* [Data for the task]:
<<<<

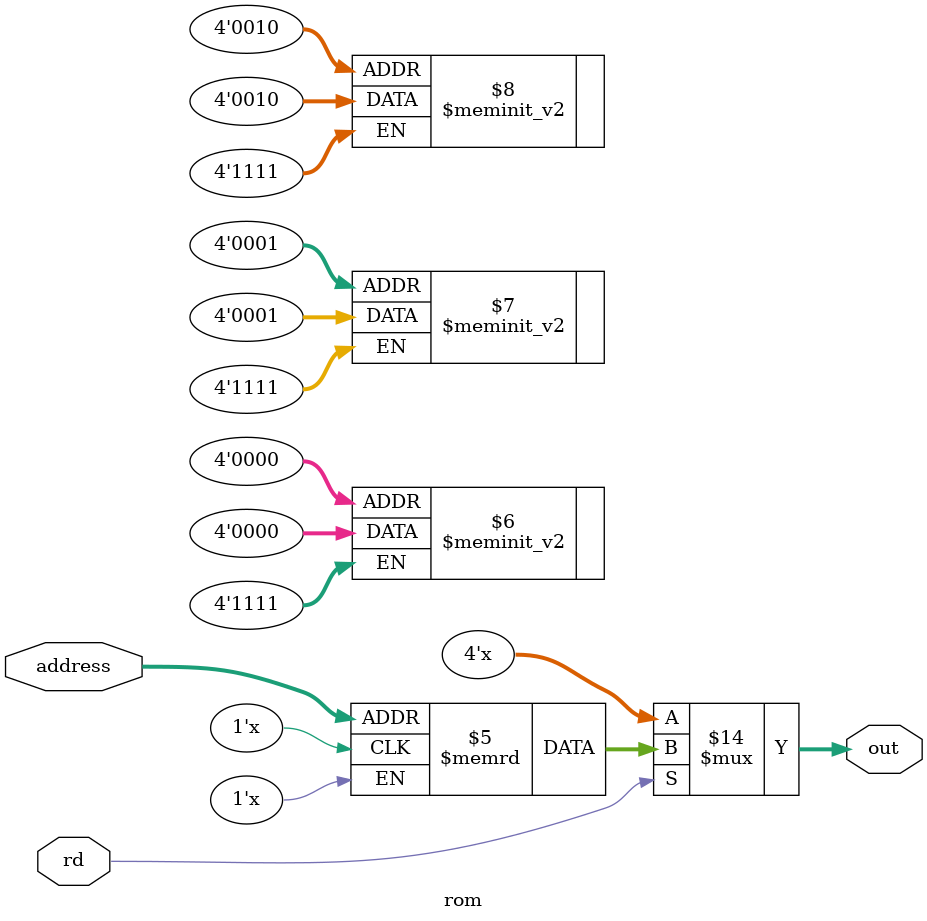
<source format=v>
`timescale 1ns / 1ps
module rom(address, rd, out);
input [3:0] address;
input rd;
output reg[3:0] out;
reg [3:0] ROM[15:0];
initial
begin
ROM[4'b0000] = 4'b0000;
ROM[4'b0001] = 4'b0001;
ROM[4'b0010] = 4'b0010;
end
always@(rd,address)
begin
if(rd)
begin
out = ROM[address];
end
end

endmodule

</source>
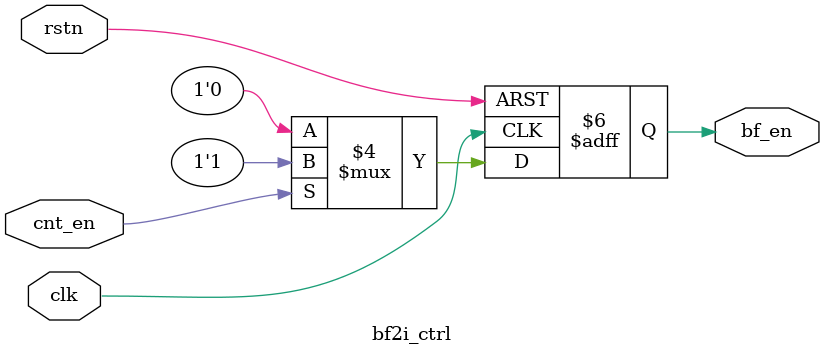
<source format=sv>
`timescale 1ns/1ps

module bf2i_ctrl (
	input clk,
	input rstn,
	input cnt_en,

	output logic bf_en
);

	always_ff @( posedge clk or negedge rstn ) begin : make_bf_ctrl
		if(!rstn) begin
			bf_en <= 0;
		end
		else if(cnt_en) begin
			bf_en <= 1;
		end
		else begin
			bf_en <= 0;
		end
	end
	
endmodule
</source>
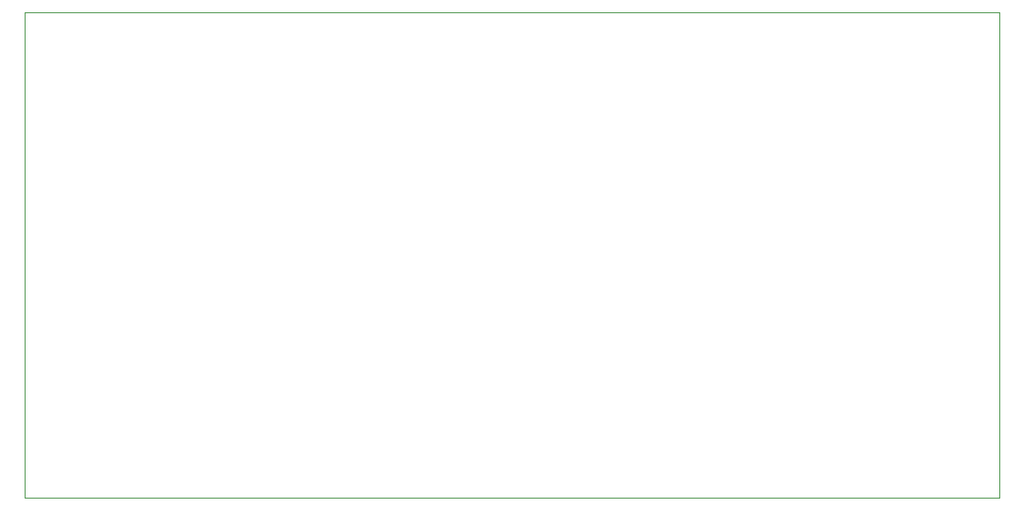
<source format=gbr>
%TF.GenerationSoftware,KiCad,Pcbnew,(5.1.9)-1*%
%TF.CreationDate,2021-09-21T00:59:17-04:00*%
%TF.ProjectId,Servo-Simple-Tester-ver-0.1,53657276-6f2d-4536-996d-706c652d5465,rev?*%
%TF.SameCoordinates,Original*%
%TF.FileFunction,Profile,NP*%
%FSLAX46Y46*%
G04 Gerber Fmt 4.6, Leading zero omitted, Abs format (unit mm)*
G04 Created by KiCad (PCBNEW (5.1.9)-1) date 2021-09-21 00:59:17*
%MOMM*%
%LPD*%
G01*
G04 APERTURE LIST*
%TA.AperFunction,Profile*%
%ADD10C,0.050000*%
%TD*%
G04 APERTURE END LIST*
D10*
X173863000Y-83312000D02*
X80137000Y-83312000D01*
X173863000Y-130048000D02*
X173863000Y-83312000D01*
X80137000Y-130048000D02*
X173863000Y-130048000D01*
X80137000Y-83312000D02*
X80137000Y-130048000D01*
M02*

</source>
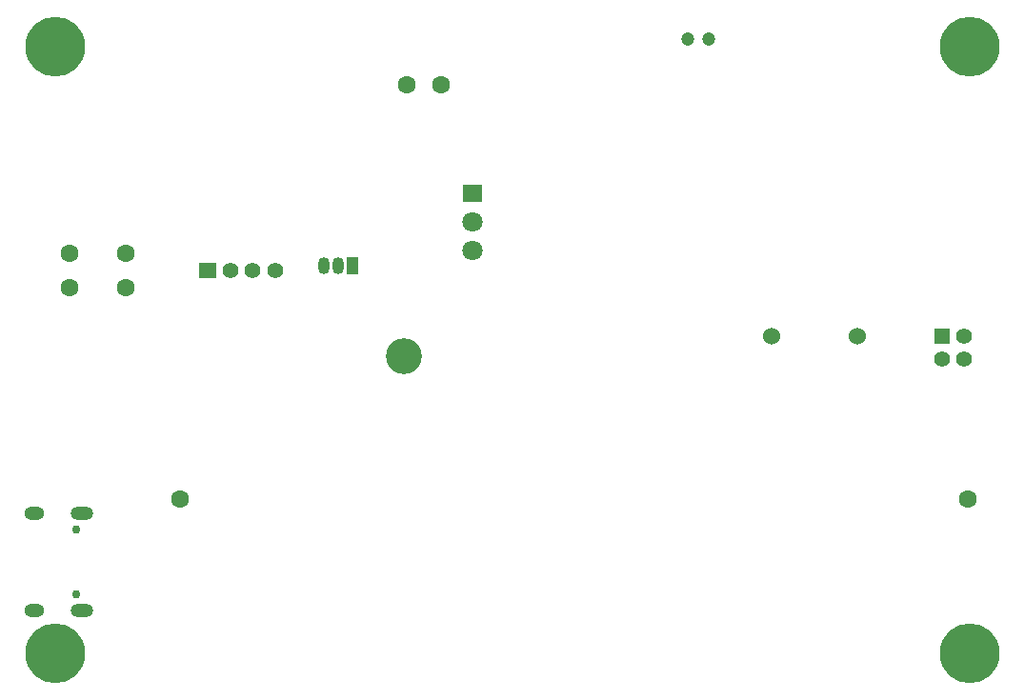
<source format=gbr>
%TF.GenerationSoftware,KiCad,Pcbnew,7.0.7*%
%TF.CreationDate,2023-10-01T15:31:46+02:00*%
%TF.ProjectId,LEDs,4c454473-2e6b-4696-9361-645f70636258,rev?*%
%TF.SameCoordinates,Original*%
%TF.FileFunction,Soldermask,Bot*%
%TF.FilePolarity,Negative*%
%FSLAX46Y46*%
G04 Gerber Fmt 4.6, Leading zero omitted, Abs format (unit mm)*
G04 Created by KiCad (PCBNEW 7.0.7) date 2023-10-01 15:31:46*
%MOMM*%
%LPD*%
G01*
G04 APERTURE LIST*
%ADD10C,1.600000*%
%ADD11R,1.524003X1.400000*%
%ADD12C,1.400000*%
%ADD13R,1.050000X1.500000*%
%ADD14O,1.050000X1.500000*%
%ADD15C,3.200000*%
%ADD16C,5.300000*%
%ADD17C,1.200000*%
%ADD18C,0.750013*%
%ADD19O,2.000000X1.200000*%
%ADD20O,1.800000X1.200000*%
%ADD21R,1.400000X1.400000*%
%ADD22C,1.524003*%
%ADD23R,1.800000X1.574803*%
%ADD24C,1.800000*%
G04 APERTURE END LIST*
D10*
%TO.C,V1*%
X73307492Y-115824000D03*
X143307492Y-115824000D03*
%TD*%
D11*
%TO.C,J2*%
X75788000Y-95504000D03*
D12*
X77788000Y-95504000D03*
X79788000Y-95504000D03*
X81788000Y-95504000D03*
%TD*%
D13*
%TO.C,U7*%
X88646000Y-95093200D03*
D14*
X87376000Y-95093200D03*
X86106000Y-95093200D03*
%TD*%
D15*
%TO.C,H5*%
X93218000Y-103124000D03*
%TD*%
D16*
%TO.C,H3*%
X143510000Y-75565000D03*
%TD*%
%TO.C,H4*%
X143510000Y-129540000D03*
%TD*%
D10*
%TO.C,SW3*%
X68540000Y-97004000D03*
X63540000Y-97004000D03*
X68540000Y-94004000D03*
X63540000Y-94004000D03*
%TD*%
D17*
%TO.C,MK1*%
X120329962Y-74946000D03*
X118430038Y-74946000D03*
%TD*%
D10*
%TO.C,R19*%
X96496000Y-78994000D03*
X93496000Y-78994000D03*
%TD*%
D18*
%TO.C,J1*%
X64070664Y-118512076D03*
X64070664Y-124311924D03*
D19*
X64570791Y-117086879D03*
X64570791Y-125737121D03*
D20*
X60390883Y-125737121D03*
X60390883Y-117086879D03*
%TD*%
D16*
%TO.C,H1*%
X62230000Y-75565000D03*
%TD*%
D21*
%TO.C,SW1*%
X141030000Y-101330000D03*
D12*
X143030000Y-101330000D03*
X141030000Y-103330000D03*
X143030000Y-103330000D03*
%TD*%
D22*
%TO.C,SW2*%
X133522008Y-101346000D03*
X125901992Y-101346000D03*
%TD*%
D16*
%TO.C,H2*%
X62230000Y-129540000D03*
%TD*%
D23*
%TO.C,J3*%
X99314000Y-88645995D03*
D24*
X99314000Y-91186000D03*
X99314000Y-93726005D03*
%TD*%
M02*

</source>
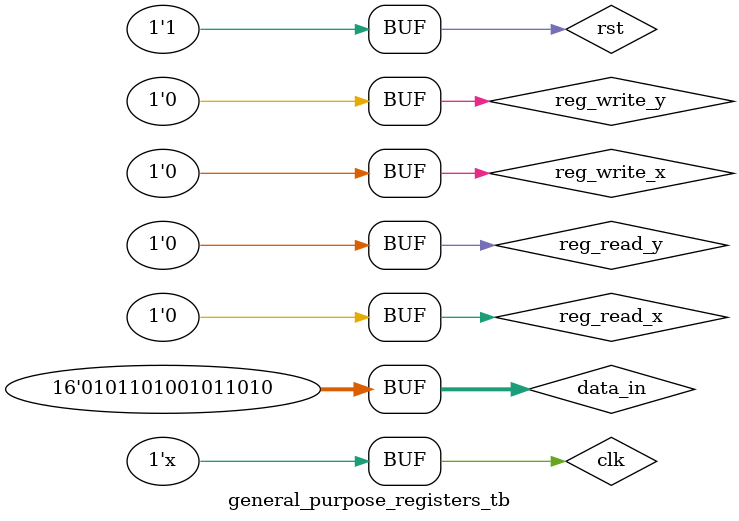
<source format=v>
module general_purpose_registers (
    input clk,                // Clock signal
    input rst,                // Reset signal (active low)
    input [15:0] data_in,     // Data input
    input reg_write_x,        // Control signal to write to register X
    input reg_write_y,        // Control signal to write to register Y
    input reg_read_x,         // Control signal to read from register X
    input reg_read_y,         // Control signal to read from register Y
    output reg [15:0] data_out_x, // Data output from register X
    output reg [15:0] data_out_y  // Data output from register Y
);

    // Registers X and Y
    reg [15:0] reg_x;
    reg [15:0] reg_y;

    // Write operations on the rising edge of the clock
    always @(posedge clk or negedge rst) begin
        if (!rst) begin
            reg_x <= 16'b0; // Reset register X
            reg_y <= 16'b0; // Reset register Y
        end else begin
            if (reg_write_x) reg_x <= data_in; // Write to register X
            if (reg_write_y) reg_y <= data_in; // Write to register Y
        end
    end

    // Read operations
    always @(*) begin
        if (reg_read_x) data_out_x = reg_x; // Read from register X
        else data_out_x = 16'b0;           // Default output

        if (reg_read_y) data_out_y = reg_y; // Read from register Y
        else data_out_y = 16'b0;           // Default output
    end

endmodule


`timescale 1ns/1ps

module general_purpose_registers_tb;

    // Testbench signals
    reg clk;
    reg rst;
    reg [15:0] data_in;
    reg reg_write_x;
    reg reg_write_y;
    reg reg_read_x;
    reg reg_read_y;
    wire [15:0] data_out_x;
    wire [15:0] data_out_y;

    // Instantiate the general-purpose registers module
    general_purpose_registers uut (
        .clk(clk),
        .rst(rst),
        .data_in(data_in),
        .reg_write_x(reg_write_x),
        .reg_write_y(reg_write_y),
        .reg_read_x(reg_read_x),
        .reg_read_y(reg_read_y),
        .data_out_x(data_out_x),
        .data_out_y(data_out_y)
    );

    // Clock generation (50MHz)
    initial clk = 0;
    always #10 clk = ~clk; // 20ns period

    // Test procedure
    initial begin
        // Initialize signals
        rst = 0; data_in = 16'b0;
        reg_write_x = 0; reg_write_y = 0;
        reg_read_x = 0; reg_read_y = 0;

        // Apply reset
        #5 rst = 1; // Release reset after 5ns
        #10 rst = 0; // Apply reset
        #20 rst = 1; // End reset

        // Write to register X
        #20 data_in = 16'hA5A5; reg_write_x = 1;
        #20 reg_write_x = 0;

        // Write to register Y
        #20 data_in = 16'h5A5A; reg_write_y = 1;
        #20 reg_write_y = 0;

        // Read from register X
        #20 reg_read_x = 1;
        #20 reg_read_x = 0;

        // Read from register Y
        #20 reg_read_y = 1;
        #20 reg_read_y = 0;

        // Check reset behavior
        #20 rst = 0;
        #20 rst = 1;

        // Finish simulation
        #100 ;
    end

    // Monitor changes
    initial begin
        $monitor("Time: %t | rst: %b | data_in: %h | write_x: %b | write_y: %b | read_x: %b | read_y: %b | data_out_x: %h | data_out_y: %h",
                 $time, rst, data_in, reg_write_x, reg_write_y, reg_read_x, reg_read_y, data_out_x, data_out_y);
    end

endmodule

</source>
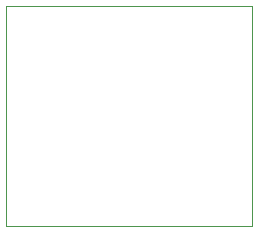
<source format=gbr>
%TF.GenerationSoftware,KiCad,Pcbnew,(5.1.6)-1*%
%TF.CreationDate,2021-09-24T15:49:20-04:00*%
%TF.ProjectId,USB-Data-Only,5553422d-4461-4746-912d-4f6e6c792e6b,rev?*%
%TF.SameCoordinates,Original*%
%TF.FileFunction,Profile,NP*%
%FSLAX46Y46*%
G04 Gerber Fmt 4.6, Leading zero omitted, Abs format (unit mm)*
G04 Created by KiCad (PCBNEW (5.1.6)-1) date 2021-09-24 15:49:20*
%MOMM*%
%LPD*%
G01*
G04 APERTURE LIST*
%TA.AperFunction,Profile*%
%ADD10C,0.050000*%
%TD*%
G04 APERTURE END LIST*
D10*
X143383000Y-82550000D02*
X164211000Y-82550000D01*
X143383000Y-82423000D02*
X143383000Y-82550000D01*
X143383000Y-63881000D02*
X143383000Y-82423000D01*
X164211000Y-63881000D02*
X143383000Y-63881000D01*
X164211000Y-82550000D02*
X164211000Y-63881000D01*
M02*

</source>
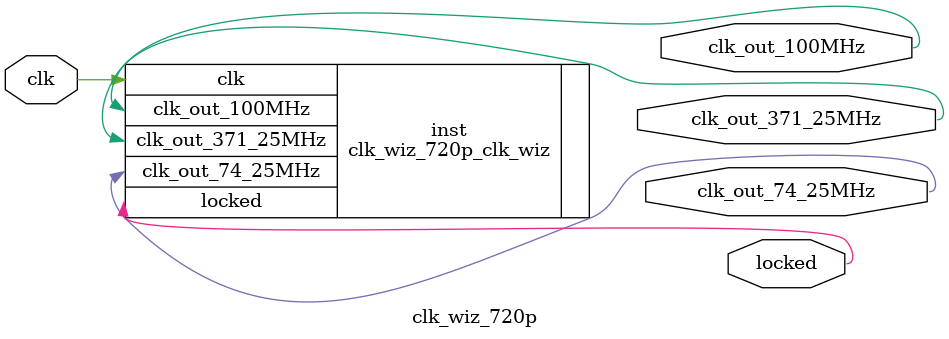
<source format=v>


`timescale 1ps/1ps

(* CORE_GENERATION_INFO = "clk_wiz_720p,clk_wiz_v6_0_9_0_0,{component_name=clk_wiz_720p,use_phase_alignment=true,use_min_o_jitter=false,use_max_i_jitter=false,use_dyn_phase_shift=false,use_inclk_switchover=false,use_dyn_reconfig=false,enable_axi=0,feedback_source=FDBK_AUTO,PRIMITIVE=MMCM,num_out_clk=3,clkin1_period=3.333,clkin2_period=10.0,use_power_down=false,use_reset=false,use_locked=true,use_inclk_stopped=false,feedback_type=SINGLE,CLOCK_MGR_TYPE=NA,manual_override=false}" *)

module clk_wiz_720p 
 (
  // Clock out ports
  output        clk_out_74_25MHz,
  output        clk_out_371_25MHz,
  output        clk_out_100MHz,
  // Status and control signals
  output        locked,
 // Clock in ports
  input         clk
 );

  clk_wiz_720p_clk_wiz inst
  (
  // Clock out ports  
  .clk_out_74_25MHz(clk_out_74_25MHz),
  .clk_out_371_25MHz(clk_out_371_25MHz),
  .clk_out_100MHz(clk_out_100MHz),
  // Status and control signals               
  .locked(locked),
 // Clock in ports
  .clk(clk)
  );

endmodule

</source>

>>>>

Report the lines above that have the word "CreationDate" in them.

* [Reply to the exercise]:
%TF.CreationDate,2021-09-21T00:59:17-04:00*%
%TF.CreationDate,2023-10-01T15:31:46+02:00*%
%TF.CreationDate,2021-09-24T15:49:20-04:00*%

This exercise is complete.